Oropharyngeal Cancer Staging Health Record Extraction Using Artificial Intelligence

JAMA Otolaryngol Head Neck Surg. 2024 May 16:e241201. doi: 10.1001/jamaoto.2024.1201. Online ahead of print.

Abstract

Importance: Accurate, timely, and cost-effective methods for staging oropharyngeal cancers are crucial for patient prognosis and treatment decisions, but staging documentation is often inaccurate or incomplete. With the emergence of artificial intelligence in medicine, data abstraction may be associated with reduced costs but increased efficiency and accuracy of cancer staging.

Objective: To evaluate an algorithm using an artificial intelligence engine capable of extracting essential information from medical records of patients with oropharyngeal cancer and assigning tumor, nodal, and metastatic stages according to American Joint Committee on Cancer eighth edition guidelines.

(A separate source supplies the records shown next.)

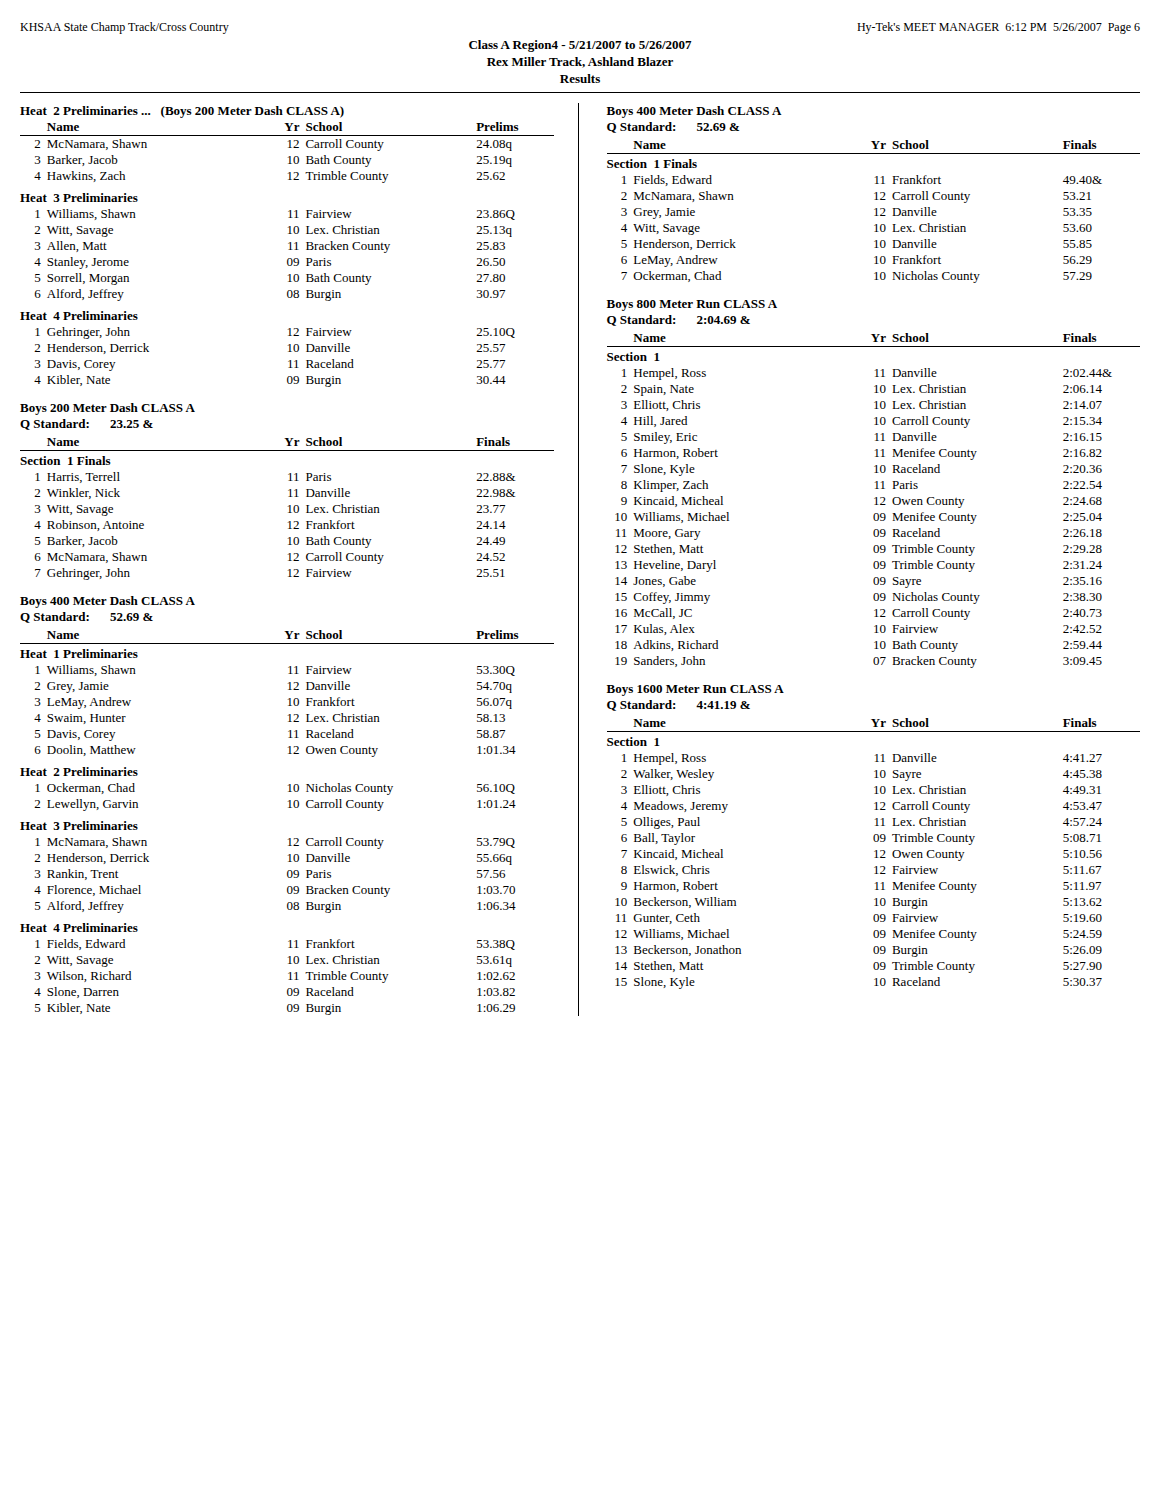KHSAA State Champ Track/Cross Country
Hy-Tek's MEET MANAGER 6:12 PM 5/26/2007 Page 6
Class A Region4 - 5/21/2007 to 5/26/2007
Rex Miller Track, Ashland Blazer
Results
Heat 2 Preliminaries ... (Boys 200 Meter Dash CLASS A)
| | Name | Yr | School | Prelims |
| --- | --- | --- | --- | --- |
| 2 | McNamara, Shawn | 12 | Carroll County | 24.08q |
| 3 | Barker, Jacob | 10 | Bath County | 25.19q |
| 4 | Hawkins, Zach | 12 | Trimble County | 25.62 |
Heat 3 Preliminaries
| 1 | Williams, Shawn | 11 | Fairview | 23.86Q |
| 2 | Witt, Savage | 10 | Lex. Christian | 25.13q |
| 3 | Allen, Matt | 11 | Bracken County | 25.83 |
| 4 | Stanley, Jerome | 09 | Paris | 26.50 |
| 5 | Sorrell, Morgan | 10 | Bath County | 27.80 |
| 6 | Alford, Jeffrey | 08 | Burgin | 30.97 |
Heat 4 Preliminaries
| 1 | Gehringer, John | 12 | Fairview | 25.10Q |
| 2 | Henderson, Derrick | 10 | Danville | 25.57 |
| 3 | Davis, Corey | 11 | Raceland | 25.77 |
| 4 | Kibler, Nate | 09 | Burgin | 30.44 |
Boys 200 Meter Dash CLASS A
Q Standard: 23.25 &
| | Name | Yr | School | Finals |
| --- | --- | --- | --- | --- |
| Section 1 Finals |
| 1 | Harris, Terrell | 11 | Paris | 22.88& |
| 2 | Winkler, Nick | 11 | Danville | 22.98& |
| 3 | Witt, Savage | 10 | Lex. Christian | 23.77 |
| 4 | Robinson, Antoine | 12 | Frankfort | 24.14 |
| 5 | Barker, Jacob | 10 | Bath County | 24.49 |
| 6 | McNamara, Shawn | 12 | Carroll County | 24.52 |
| 7 | Gehringer, John | 12 | Fairview | 25.51 |
Boys 400 Meter Dash CLASS A
Q Standard: 52.69 &
| | Name | Yr | School | Prelims |
| --- | --- | --- | --- | --- |
| Heat 1 Preliminaries |
| 1 | Williams, Shawn | 11 | Fairview | 53.30Q |
| 2 | Grey, Jamie | 12 | Danville | 54.70q |
| 3 | LeMay, Andrew | 10 | Frankfort | 56.07q |
| 4 | Swaim, Hunter | 12 | Lex. Christian | 58.13 |
| 5 | Davis, Corey | 11 | Raceland | 58.87 |
| 6 | Doolin, Matthew | 12 | Owen County | 1:01.34 |
Heat 2 Preliminaries
| 1 | Ockerman, Chad | 10 | Nicholas County | 56.10Q |
| 2 | Lewellyn, Garvin | 10 | Carroll County | 1:01.24 |
Heat 3 Preliminaries
| 1 | McNamara, Shawn | 12 | Carroll County | 53.79Q |
| 2 | Henderson, Derrick | 10 | Danville | 55.66q |
| 3 | Rankin, Trent | 09 | Paris | 57.56 |
| 4 | Florence, Michael | 09 | Bracken County | 1:03.70 |
| 5 | Alford, Jeffrey | 08 | Burgin | 1:06.34 |
Heat 4 Preliminaries
| 1 | Fields, Edward | 11 | Frankfort | 53.38Q |
| 2 | Witt, Savage | 10 | Lex. Christian | 53.61q |
| 3 | Wilson, Richard | 11 | Trimble County | 1:02.62 |
| 4 | Slone, Darren | 09 | Raceland | 1:03.82 |
| 5 | Kibler, Nate | 09 | Burgin | 1:06.29 |
Boys 400 Meter Dash CLASS A
Q Standard: 52.69 &
| | Name | Yr | School | Finals |
| --- | --- | --- | --- | --- |
| Section 1 Finals |
| 1 | Fields, Edward | 11 | Frankfort | 49.40& |
| 2 | McNamara, Shawn | 12 | Carroll County | 53.21 |
| 3 | Grey, Jamie | 12 | Danville | 53.35 |
| 4 | Witt, Savage | 10 | Lex. Christian | 53.60 |
| 5 | Henderson, Derrick | 10 | Danville | 55.85 |
| 6 | LeMay, Andrew | 10 | Frankfort | 56.29 |
| 7 | Ockerman, Chad | 10 | Nicholas County | 57.29 |
Boys 800 Meter Run CLASS A
Q Standard: 2:04.69 &
| | Name | Yr | School | Finals |
| --- | --- | --- | --- | --- |
| Section 1 |
| 1 | Hempel, Ross | 11 | Danville | 2:02.44& |
| 2 | Spain, Nate | 10 | Lex. Christian | 2:06.14 |
| 3 | Elliott, Chris | 10 | Lex. Christian | 2:14.07 |
| 4 | Hill, Jared | 10 | Carroll County | 2:15.34 |
| 5 | Smiley, Eric | 11 | Danville | 2:16.15 |
| 6 | Harmon, Robert | 11 | Menifee County | 2:16.82 |
| 7 | Slone, Kyle | 10 | Raceland | 2:20.36 |
| 8 | Klimper, Zach | 11 | Paris | 2:22.54 |
| 9 | Kincaid, Micheal | 12 | Owen County | 2:24.68 |
| 10 | Williams, Michael | 09 | Menifee County | 2:25.04 |
| 11 | Moore, Gary | 09 | Raceland | 2:26.18 |
| 12 | Stethen, Matt | 09 | Trimble County | 2:29.28 |
| 13 | Heveline, Daryl | 09 | Trimble County | 2:31.24 |
| 14 | Jones, Gabe | 09 | Sayre | 2:35.16 |
| 15 | Coffey, Jimmy | 09 | Nicholas County | 2:38.30 |
| 16 | McCall, JC | 12 | Carroll County | 2:40.73 |
| 17 | Kulas, Alex | 10 | Fairview | 2:42.52 |
| 18 | Adkins, Richard | 10 | Bath County | 2:59.44 |
| 19 | Sanders, John | 07 | Bracken County | 3:09.45 |
Boys 1600 Meter Run CLASS A
Q Standard: 4:41.19 &
| | Name | Yr | School | Finals |
| --- | --- | --- | --- | --- |
| Section 1 |
| 1 | Hempel, Ross | 11 | Danville | 4:41.27 |
| 2 | Walker, Wesley | 10 | Sayre | 4:45.38 |
| 3 | Elliott, Chris | 10 | Lex. Christian | 4:49.31 |
| 4 | Meadows, Jeremy | 12 | Carroll County | 4:53.47 |
| 5 | Olliges, Paul | 11 | Lex. Christian | 4:57.24 |
| 6 | Ball, Taylor | 09 | Trimble County | 5:08.71 |
| 7 | Kincaid, Micheal | 12 | Owen County | 5:10.56 |
| 8 | Elswick, Chris | 12 | Fairview | 5:11.67 |
| 9 | Harmon, Robert | 11 | Menifee County | 5:11.97 |
| 10 | Beckerson, William | 10 | Burgin | 5:13.62 |
| 11 | Gunter, Ceth | 09 | Fairview | 5:19.60 |
| 12 | Williams, Michael | 09 | Menifee County | 5:24.59 |
| 13 | Beckerson, Jonathon | 09 | Burgin | 5:26.09 |
| 14 | Stethen, Matt | 09 | Trimble County | 5:27.90 |
| 15 | Slone, Kyle | 10 | Raceland | 5:30.37 |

Design, setting, and participants: This retrospective diagnostic study was conducted among a convenience sample of 806 patients with oropharyngeal squamous cell carcinoma. Medical records of patients with staged oropharyngeal squamous cell carcinomas who presented to a single tertiary care center between January 1, 2010, and August 1, 2020, were reviewed. A ground truth cancer stage dataset and comprehensive staging rule book consisting of 135 rules encompassing p16 status, tumor, and nodal and metastatic stage were developed. Subsequently, 4 distinct models were trained: model T (entity relationship extraction) for anatomical location and invasion state, model S (numerical extraction) for lesion size, model M (sequential classification) for metastasis detection, and a p16 model for p16 status. For validation, results were compared against ground truth established by expert reviewers, and accuracy was reported. Data were analyzed from March to November 2023.

Main outcomes and measures: The accuracy of algorithm cancer stages was compared with ground truth.

Results: Among 806 patients with oropharyngeal cancer (mean [SD] age, 63.6 [10.6] years; 651 males [80.8%]), 421 patients (52.2%) were positive for human papillomavirus. The artificial intelligence engine achieved accuracies of 55.9% (95% CI, 52.5%-59.3%) for tumor, 56.0% (95% CI, 52.5%-59.4%) for nodal, and 87.6% (95% CI, 85.1%-89.7%) for metastatic stages and 92.1% (95% CI, 88.5%-94.6%) for p16 status. Differentiation between localized (stages 1-2) and advanced (stages 3-4) cancers achieved 80.7% (95% CI, 77.8%-83.2%) accuracy.

Conclusion and relevance: This study found that tumor and nodal staging accuracies were fair to good and excellent for metastatic stage and p16 status, with clinical relevance in assigning optimal treatment and reducing toxic effect exposures. Further model refinement and external validation with electronic health records at different institutions are necessary to improve algorithm accuracy and clinical applicability.